┌──

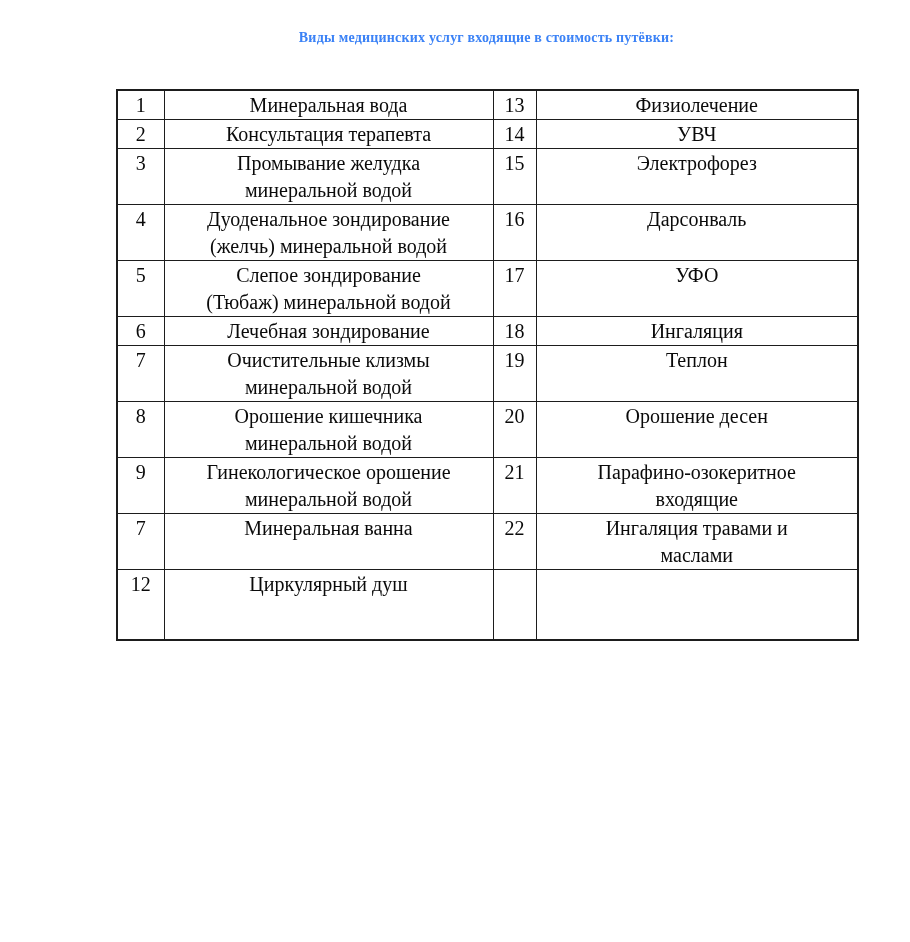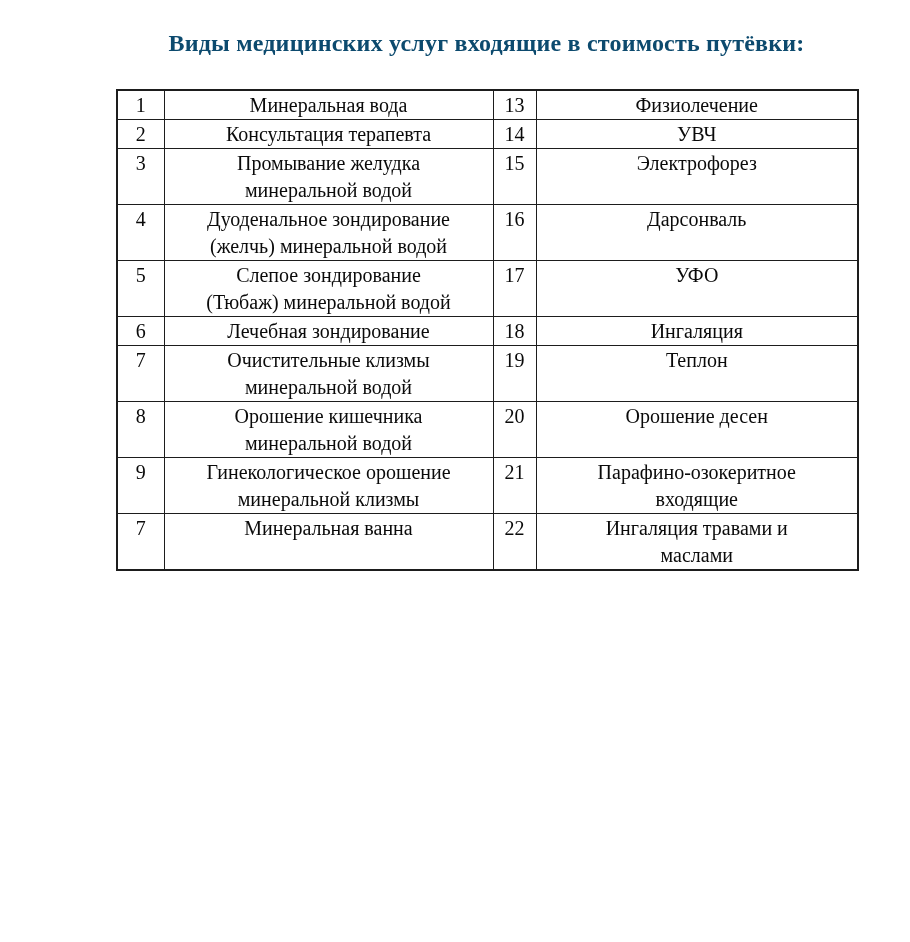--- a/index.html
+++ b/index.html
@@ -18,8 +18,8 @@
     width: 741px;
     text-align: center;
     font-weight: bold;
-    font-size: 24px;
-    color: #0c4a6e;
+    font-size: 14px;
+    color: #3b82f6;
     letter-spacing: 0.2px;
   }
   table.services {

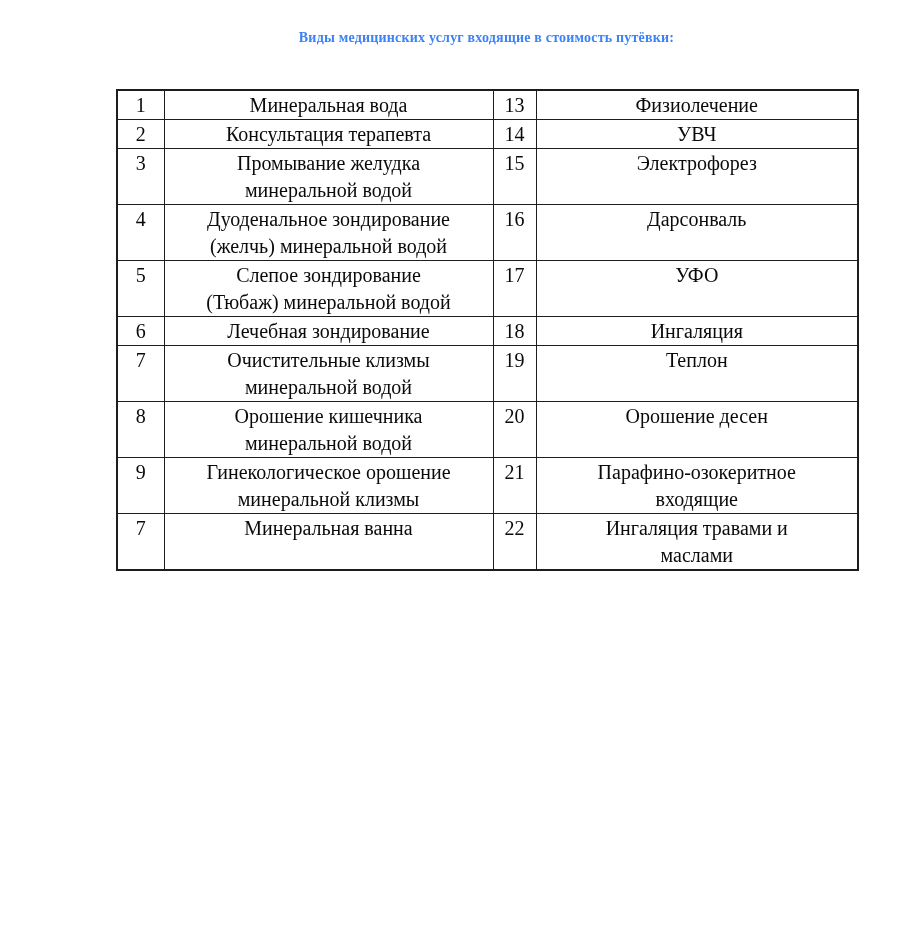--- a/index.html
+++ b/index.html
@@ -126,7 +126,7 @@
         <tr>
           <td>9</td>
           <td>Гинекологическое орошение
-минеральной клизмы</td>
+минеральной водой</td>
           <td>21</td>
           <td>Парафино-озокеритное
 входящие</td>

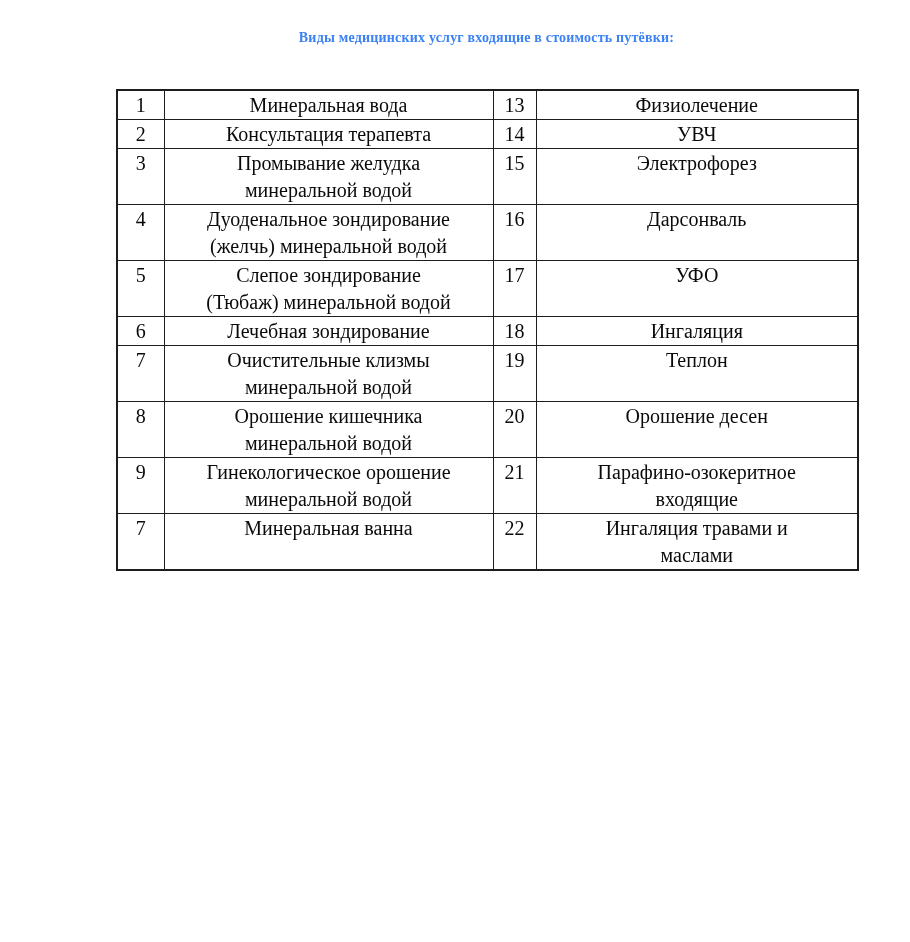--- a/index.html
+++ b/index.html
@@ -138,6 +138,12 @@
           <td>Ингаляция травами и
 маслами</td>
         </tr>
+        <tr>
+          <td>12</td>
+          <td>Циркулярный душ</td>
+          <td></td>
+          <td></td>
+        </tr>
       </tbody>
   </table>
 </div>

└──
┌──

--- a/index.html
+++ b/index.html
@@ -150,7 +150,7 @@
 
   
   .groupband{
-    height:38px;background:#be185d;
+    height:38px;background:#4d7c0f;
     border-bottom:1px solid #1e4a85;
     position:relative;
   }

└──
┌──

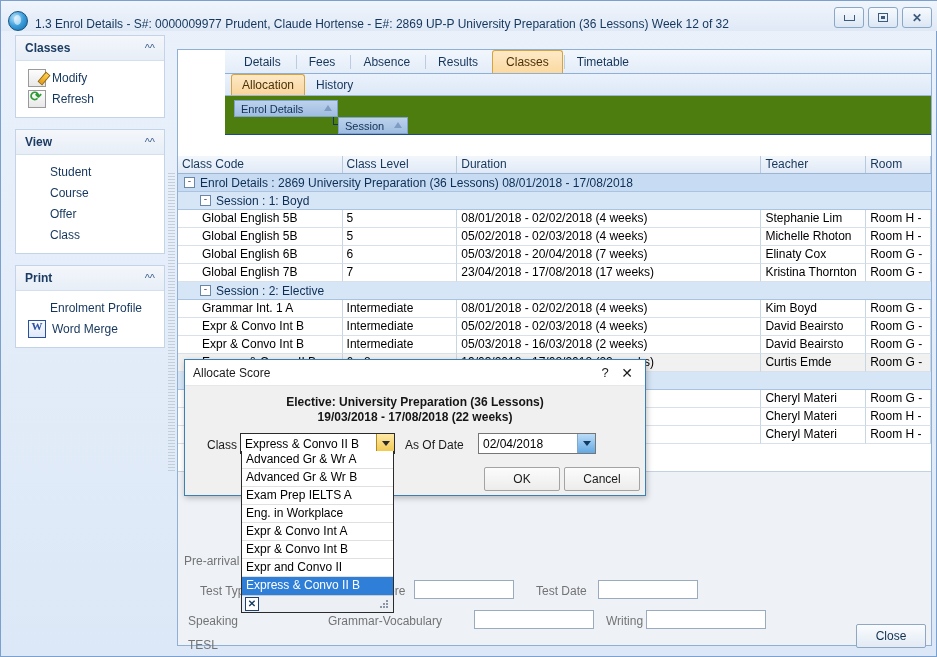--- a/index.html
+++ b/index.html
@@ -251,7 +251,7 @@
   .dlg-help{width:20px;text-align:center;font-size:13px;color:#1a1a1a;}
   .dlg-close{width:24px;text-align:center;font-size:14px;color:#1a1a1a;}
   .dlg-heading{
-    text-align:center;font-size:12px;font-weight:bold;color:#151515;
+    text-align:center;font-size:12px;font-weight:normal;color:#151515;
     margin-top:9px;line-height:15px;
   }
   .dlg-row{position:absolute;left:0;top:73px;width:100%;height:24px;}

└──

What to produce —
Search the material for the word "color" and copy every matching line.

Your solution —
-    color: #0c4a6e;
+    color: #3b82f6;
   .dlg-help{width:20px;text-align:center;font-size:13px;color:#1a1a1a;}
   .dlg-close{width:24px;text-align:center;font-size:14px;color:#1a1a1a;}
-    text-align:center;font-size:12px;font-weight:bold;color:#151515;
+    text-align:center;font-size:12px;font-weight:normal;color:#151515;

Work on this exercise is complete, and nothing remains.